A study of around 10,000 residents indicated a significant number of potential subscribers and also an interest in handling it as a city project. As a result, in April of 1971, Jerrold Electronics was contracted by the city to design and build the first phase of San Bruno's cable system. A second and third phase were completed by 1975, each financed with the money generated by the system itself.
At first the service cost 75 cents per month and provided 12 broadcast channels. This was expanded to 19 channels in 1977. The addition of Home Box Office increased gross revenues by 50 percent. By 1983, the 24-channel system was at full capacity. Upgrades, replacements and expansions have gone on during all the years since. The system now can offer 78 analog and 200 digital channels and high-speed data service. They have the potential to serve 15,300 homes and currently have 75 percent penetration for monthly cable service. They claim to have state-of-the-art technology. The system has continued to be self-sustaining, and pays 5 percent of its gross revenue into the city's general fund, just as a private franchise would. In addition, they are able to pay another 10 percent to the city in what would be considered profit to the owners if it were a regular business.

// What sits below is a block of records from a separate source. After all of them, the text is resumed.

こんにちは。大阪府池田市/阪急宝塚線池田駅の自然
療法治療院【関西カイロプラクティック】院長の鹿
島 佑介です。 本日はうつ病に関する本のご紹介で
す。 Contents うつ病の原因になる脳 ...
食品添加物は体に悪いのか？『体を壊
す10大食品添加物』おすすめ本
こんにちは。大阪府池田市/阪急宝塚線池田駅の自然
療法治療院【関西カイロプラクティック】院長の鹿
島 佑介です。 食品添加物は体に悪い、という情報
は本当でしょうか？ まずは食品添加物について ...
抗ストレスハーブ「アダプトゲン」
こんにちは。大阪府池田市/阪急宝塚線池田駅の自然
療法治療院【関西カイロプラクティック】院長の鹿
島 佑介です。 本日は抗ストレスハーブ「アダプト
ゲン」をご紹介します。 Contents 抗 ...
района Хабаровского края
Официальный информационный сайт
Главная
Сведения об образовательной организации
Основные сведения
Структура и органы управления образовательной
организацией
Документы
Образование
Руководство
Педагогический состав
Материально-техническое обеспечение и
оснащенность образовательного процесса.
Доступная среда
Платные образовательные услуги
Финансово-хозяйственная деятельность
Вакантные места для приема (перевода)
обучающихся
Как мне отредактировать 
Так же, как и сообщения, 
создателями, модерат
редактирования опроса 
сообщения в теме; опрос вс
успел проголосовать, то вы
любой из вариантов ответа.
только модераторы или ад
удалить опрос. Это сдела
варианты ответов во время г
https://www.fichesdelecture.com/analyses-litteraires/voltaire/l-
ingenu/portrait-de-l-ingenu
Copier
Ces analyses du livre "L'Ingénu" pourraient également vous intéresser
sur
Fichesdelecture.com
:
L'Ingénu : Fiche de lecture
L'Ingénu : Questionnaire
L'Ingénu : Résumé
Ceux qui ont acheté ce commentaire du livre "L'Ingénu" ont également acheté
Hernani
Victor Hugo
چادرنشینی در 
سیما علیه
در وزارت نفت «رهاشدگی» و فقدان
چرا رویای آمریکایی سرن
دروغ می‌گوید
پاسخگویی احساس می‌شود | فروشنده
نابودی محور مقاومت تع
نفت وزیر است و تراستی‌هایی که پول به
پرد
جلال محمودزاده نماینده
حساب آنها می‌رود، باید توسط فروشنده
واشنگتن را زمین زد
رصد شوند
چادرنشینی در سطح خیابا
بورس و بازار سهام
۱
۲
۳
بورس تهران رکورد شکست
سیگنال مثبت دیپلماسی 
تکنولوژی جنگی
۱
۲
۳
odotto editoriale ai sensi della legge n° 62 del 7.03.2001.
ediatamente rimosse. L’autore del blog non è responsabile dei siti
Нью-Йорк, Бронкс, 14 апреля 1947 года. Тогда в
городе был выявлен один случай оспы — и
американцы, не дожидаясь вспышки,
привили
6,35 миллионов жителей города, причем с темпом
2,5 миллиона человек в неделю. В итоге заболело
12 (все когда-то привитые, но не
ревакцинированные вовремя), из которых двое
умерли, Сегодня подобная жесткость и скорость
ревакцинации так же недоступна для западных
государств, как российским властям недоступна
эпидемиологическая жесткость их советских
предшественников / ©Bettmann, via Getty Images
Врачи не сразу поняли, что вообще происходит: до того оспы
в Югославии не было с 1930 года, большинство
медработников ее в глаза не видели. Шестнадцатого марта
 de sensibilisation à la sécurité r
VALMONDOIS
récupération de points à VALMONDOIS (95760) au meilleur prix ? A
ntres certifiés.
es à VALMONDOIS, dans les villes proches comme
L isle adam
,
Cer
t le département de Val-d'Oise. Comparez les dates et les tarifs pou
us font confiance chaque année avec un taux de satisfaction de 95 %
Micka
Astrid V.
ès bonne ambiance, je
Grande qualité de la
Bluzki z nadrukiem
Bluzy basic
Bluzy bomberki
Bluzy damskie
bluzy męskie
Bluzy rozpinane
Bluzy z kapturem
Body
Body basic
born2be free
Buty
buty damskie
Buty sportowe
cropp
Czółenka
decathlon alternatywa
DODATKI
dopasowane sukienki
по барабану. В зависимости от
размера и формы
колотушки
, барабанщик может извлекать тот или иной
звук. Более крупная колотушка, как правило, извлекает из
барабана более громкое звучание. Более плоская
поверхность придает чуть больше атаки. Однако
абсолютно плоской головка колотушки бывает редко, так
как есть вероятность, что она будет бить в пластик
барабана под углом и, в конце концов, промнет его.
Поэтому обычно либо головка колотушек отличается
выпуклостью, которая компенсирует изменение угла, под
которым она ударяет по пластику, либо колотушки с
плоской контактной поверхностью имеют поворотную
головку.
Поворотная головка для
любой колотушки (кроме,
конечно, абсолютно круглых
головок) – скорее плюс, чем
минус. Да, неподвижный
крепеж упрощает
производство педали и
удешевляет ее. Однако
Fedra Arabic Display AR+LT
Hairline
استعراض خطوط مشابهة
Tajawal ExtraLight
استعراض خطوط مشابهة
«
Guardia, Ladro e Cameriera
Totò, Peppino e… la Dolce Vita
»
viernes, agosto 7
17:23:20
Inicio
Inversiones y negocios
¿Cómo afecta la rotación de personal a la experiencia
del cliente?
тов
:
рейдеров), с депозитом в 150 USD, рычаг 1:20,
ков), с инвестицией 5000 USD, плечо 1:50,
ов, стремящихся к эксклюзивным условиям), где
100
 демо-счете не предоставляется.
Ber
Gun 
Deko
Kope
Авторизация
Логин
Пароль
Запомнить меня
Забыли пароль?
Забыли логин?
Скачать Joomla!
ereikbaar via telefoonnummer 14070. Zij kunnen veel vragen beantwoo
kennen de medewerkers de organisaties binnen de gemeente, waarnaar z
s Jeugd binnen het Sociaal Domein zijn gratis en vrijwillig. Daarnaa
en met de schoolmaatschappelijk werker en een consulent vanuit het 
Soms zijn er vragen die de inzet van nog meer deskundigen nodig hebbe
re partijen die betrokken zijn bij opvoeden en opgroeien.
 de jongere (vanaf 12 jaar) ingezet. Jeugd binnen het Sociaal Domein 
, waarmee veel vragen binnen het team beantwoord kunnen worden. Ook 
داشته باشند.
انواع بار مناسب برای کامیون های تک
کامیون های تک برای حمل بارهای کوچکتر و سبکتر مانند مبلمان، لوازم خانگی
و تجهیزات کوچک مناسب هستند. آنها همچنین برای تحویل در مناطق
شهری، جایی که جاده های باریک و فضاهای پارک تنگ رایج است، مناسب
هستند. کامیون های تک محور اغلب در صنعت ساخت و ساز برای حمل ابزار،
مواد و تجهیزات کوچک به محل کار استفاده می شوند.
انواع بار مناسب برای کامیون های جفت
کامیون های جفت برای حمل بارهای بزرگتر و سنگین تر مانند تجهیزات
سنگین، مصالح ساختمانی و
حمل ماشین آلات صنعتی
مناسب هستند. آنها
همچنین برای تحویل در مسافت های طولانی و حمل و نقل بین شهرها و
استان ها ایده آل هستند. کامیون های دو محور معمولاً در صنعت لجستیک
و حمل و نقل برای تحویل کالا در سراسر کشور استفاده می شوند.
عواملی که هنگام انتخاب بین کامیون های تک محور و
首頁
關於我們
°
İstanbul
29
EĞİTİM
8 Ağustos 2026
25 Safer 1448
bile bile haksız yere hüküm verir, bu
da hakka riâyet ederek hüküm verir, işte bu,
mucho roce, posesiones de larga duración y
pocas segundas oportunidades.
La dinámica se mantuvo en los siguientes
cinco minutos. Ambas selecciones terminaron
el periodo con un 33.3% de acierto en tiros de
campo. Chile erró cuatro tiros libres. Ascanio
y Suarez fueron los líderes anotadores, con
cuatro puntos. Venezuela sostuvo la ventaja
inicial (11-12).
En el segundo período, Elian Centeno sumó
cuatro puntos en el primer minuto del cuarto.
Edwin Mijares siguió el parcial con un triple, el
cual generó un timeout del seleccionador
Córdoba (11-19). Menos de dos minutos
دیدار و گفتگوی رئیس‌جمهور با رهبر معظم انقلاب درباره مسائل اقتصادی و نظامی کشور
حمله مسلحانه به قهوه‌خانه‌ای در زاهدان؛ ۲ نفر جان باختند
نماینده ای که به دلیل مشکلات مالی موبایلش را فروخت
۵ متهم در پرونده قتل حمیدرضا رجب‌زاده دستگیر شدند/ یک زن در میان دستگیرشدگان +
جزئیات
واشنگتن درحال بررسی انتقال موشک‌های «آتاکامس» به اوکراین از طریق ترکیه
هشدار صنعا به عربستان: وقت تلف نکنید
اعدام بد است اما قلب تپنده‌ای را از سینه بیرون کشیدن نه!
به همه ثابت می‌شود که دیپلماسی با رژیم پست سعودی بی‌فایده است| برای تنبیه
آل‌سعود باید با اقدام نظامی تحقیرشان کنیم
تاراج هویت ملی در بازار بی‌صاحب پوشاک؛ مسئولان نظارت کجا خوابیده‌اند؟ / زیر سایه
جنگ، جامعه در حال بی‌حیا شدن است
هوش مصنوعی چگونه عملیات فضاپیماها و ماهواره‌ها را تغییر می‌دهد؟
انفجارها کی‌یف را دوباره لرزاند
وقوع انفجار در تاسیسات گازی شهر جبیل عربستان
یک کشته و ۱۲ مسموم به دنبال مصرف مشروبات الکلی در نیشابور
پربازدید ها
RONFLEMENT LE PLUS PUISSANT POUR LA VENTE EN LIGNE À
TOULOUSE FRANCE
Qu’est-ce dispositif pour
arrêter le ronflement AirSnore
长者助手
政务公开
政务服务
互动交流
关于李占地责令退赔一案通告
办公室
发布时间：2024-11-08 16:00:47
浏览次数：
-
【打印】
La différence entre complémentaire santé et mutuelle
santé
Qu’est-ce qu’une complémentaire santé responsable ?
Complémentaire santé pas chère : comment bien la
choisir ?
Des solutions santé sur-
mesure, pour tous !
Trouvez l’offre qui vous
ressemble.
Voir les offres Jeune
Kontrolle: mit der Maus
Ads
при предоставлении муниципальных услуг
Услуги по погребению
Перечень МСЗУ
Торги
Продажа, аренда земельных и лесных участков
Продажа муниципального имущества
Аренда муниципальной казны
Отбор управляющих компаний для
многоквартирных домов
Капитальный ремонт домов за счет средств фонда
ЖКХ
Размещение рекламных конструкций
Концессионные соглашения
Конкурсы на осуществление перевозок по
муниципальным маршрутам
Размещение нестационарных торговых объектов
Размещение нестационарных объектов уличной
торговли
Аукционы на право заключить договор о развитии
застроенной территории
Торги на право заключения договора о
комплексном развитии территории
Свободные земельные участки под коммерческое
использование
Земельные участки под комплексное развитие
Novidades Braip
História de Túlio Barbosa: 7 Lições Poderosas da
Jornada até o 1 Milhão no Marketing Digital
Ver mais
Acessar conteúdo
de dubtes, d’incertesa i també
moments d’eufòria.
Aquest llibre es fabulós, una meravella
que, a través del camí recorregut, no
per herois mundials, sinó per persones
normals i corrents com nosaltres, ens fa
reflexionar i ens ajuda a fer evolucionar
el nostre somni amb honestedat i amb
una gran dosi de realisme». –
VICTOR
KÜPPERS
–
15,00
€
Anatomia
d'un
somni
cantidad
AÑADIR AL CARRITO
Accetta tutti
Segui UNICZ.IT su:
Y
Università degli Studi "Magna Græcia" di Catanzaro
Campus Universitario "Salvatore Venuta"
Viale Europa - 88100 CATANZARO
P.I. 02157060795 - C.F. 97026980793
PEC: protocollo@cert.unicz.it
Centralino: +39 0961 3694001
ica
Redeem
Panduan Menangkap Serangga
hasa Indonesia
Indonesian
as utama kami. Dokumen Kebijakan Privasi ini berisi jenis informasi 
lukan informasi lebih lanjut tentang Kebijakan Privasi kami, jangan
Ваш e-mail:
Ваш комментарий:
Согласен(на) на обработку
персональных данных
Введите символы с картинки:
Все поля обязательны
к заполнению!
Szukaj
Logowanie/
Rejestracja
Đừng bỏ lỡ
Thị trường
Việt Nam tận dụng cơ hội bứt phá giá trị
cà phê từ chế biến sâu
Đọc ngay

Basic cable now costs $18.76 and various packages go up from there, including premium channels and pay-per-view. In addition there is high-speed Internet service available. A by-product of the system is an internal communication network for city departments and schools.
San Bruno Municipal Cable TV is one of the largest city-owned cable systems in the United States. It would seem that the decision made by San Bruno's City Council back in the 1967 has paid off for the residents of that city.